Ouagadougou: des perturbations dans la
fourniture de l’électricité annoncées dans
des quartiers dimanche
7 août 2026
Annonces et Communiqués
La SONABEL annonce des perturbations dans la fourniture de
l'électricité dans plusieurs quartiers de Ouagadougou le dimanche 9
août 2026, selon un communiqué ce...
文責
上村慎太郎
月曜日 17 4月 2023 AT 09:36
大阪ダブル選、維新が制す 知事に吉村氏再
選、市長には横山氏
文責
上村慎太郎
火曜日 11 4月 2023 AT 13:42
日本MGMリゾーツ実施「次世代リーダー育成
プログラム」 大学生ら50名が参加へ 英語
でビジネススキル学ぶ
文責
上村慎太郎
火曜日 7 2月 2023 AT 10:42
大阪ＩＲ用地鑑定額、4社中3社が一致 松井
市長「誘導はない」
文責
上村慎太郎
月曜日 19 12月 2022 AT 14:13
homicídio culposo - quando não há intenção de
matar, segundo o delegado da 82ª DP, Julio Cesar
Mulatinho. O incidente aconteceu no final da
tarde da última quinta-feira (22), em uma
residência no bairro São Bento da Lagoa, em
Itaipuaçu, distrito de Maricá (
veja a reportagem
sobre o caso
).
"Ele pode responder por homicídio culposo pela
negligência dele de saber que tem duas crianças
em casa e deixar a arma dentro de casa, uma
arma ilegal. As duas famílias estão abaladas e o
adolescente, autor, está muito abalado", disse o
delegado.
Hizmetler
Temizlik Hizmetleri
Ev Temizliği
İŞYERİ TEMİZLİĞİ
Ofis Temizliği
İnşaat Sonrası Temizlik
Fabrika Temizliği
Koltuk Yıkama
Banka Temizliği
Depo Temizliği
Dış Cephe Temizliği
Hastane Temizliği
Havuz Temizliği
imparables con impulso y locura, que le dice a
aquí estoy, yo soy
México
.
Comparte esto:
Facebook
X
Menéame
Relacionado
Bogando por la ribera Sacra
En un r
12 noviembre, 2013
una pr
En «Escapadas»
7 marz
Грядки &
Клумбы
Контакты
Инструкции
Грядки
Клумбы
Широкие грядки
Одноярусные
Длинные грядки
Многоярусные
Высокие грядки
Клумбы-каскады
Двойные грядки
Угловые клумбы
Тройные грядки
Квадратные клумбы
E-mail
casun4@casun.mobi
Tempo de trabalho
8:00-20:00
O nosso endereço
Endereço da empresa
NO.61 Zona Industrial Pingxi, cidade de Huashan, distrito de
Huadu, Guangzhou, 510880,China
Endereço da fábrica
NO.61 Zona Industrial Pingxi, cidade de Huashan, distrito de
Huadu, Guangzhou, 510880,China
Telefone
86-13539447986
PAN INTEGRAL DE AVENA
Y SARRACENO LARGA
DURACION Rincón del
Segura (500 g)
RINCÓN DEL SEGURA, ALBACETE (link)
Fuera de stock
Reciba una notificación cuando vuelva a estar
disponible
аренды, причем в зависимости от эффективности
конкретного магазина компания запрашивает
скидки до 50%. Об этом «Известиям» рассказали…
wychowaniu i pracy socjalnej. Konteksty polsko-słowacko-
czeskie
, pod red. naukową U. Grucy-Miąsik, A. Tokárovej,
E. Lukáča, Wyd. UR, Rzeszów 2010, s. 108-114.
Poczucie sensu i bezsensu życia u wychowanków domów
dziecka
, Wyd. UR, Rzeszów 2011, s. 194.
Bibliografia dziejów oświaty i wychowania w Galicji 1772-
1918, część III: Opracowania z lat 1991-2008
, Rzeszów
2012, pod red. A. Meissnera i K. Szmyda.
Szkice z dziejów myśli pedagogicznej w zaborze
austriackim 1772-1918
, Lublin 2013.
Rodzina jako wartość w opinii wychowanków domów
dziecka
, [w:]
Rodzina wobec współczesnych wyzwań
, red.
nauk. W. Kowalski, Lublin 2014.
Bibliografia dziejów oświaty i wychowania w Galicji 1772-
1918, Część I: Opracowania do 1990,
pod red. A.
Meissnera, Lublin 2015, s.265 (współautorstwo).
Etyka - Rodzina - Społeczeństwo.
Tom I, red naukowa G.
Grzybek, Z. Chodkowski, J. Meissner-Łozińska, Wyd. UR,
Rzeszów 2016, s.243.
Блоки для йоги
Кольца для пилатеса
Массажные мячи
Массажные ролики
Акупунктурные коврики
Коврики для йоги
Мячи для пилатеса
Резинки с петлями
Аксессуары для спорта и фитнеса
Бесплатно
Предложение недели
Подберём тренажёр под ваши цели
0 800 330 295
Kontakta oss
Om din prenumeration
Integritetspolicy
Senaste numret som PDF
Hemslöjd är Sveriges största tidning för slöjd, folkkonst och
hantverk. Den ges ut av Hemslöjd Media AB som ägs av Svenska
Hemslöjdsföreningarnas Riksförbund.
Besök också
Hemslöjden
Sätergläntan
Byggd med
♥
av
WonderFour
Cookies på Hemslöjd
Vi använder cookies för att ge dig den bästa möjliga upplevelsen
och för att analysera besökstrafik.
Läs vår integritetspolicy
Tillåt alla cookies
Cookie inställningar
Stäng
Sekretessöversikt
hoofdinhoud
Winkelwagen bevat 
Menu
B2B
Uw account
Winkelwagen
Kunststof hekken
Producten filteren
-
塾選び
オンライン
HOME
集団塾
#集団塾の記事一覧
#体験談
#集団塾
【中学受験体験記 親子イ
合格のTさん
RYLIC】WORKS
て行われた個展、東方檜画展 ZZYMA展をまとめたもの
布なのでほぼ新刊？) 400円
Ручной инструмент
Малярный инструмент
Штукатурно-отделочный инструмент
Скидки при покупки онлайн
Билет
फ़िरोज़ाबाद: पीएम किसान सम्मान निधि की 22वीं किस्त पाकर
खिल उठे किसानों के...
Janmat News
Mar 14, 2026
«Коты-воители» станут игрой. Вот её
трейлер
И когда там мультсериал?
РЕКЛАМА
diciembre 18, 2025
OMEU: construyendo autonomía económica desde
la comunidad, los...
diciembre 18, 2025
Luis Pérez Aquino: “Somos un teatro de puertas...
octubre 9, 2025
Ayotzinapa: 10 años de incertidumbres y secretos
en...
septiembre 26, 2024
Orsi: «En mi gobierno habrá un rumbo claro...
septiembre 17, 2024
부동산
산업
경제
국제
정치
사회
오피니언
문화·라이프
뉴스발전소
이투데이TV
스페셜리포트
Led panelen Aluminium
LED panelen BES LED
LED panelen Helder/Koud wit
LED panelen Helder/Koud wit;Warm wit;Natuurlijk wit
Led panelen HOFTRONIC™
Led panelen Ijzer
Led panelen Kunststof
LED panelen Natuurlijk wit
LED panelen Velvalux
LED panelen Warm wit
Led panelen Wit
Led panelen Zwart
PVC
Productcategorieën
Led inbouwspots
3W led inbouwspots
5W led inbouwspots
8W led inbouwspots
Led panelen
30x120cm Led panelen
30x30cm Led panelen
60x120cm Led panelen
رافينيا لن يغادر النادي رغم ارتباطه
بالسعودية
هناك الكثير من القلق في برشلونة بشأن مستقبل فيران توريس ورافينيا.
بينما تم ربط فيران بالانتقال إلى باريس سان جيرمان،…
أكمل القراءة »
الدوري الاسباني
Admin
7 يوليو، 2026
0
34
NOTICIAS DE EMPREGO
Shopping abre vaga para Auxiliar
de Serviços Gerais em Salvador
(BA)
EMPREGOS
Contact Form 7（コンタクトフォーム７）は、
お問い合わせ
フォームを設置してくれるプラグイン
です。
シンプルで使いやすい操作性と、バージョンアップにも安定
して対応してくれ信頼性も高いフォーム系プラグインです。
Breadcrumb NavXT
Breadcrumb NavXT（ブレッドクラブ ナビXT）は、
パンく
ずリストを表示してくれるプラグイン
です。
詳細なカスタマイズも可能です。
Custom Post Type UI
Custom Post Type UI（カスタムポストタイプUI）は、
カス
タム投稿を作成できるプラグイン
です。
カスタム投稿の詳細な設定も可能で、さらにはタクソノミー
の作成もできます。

- [INSTRUCTION]: For this exercise, output exactly the lines above from the line with "sobre o caso" to the line with "Fabrika Temizliği", counting both, and leave out the rest.

- [EXERCISE RESPONSE]:
sobre o caso
).
"Ele pode responder por homicídio culposo pela
negligência dele de saber que tem duas crianças
em casa e deixar a arma dentro de casa, uma
arma ilegal. As duas famílias estão abaladas e o
adolescente, autor, está muito abalado", disse o
delegado.
Hizmetler
Temizlik Hizmetleri
Ev Temizliği
İŞYERİ TEMİZLİĞİ
Ofis Temizliği
İnşaat Sonrası Temizlik
Fabrika Temizliği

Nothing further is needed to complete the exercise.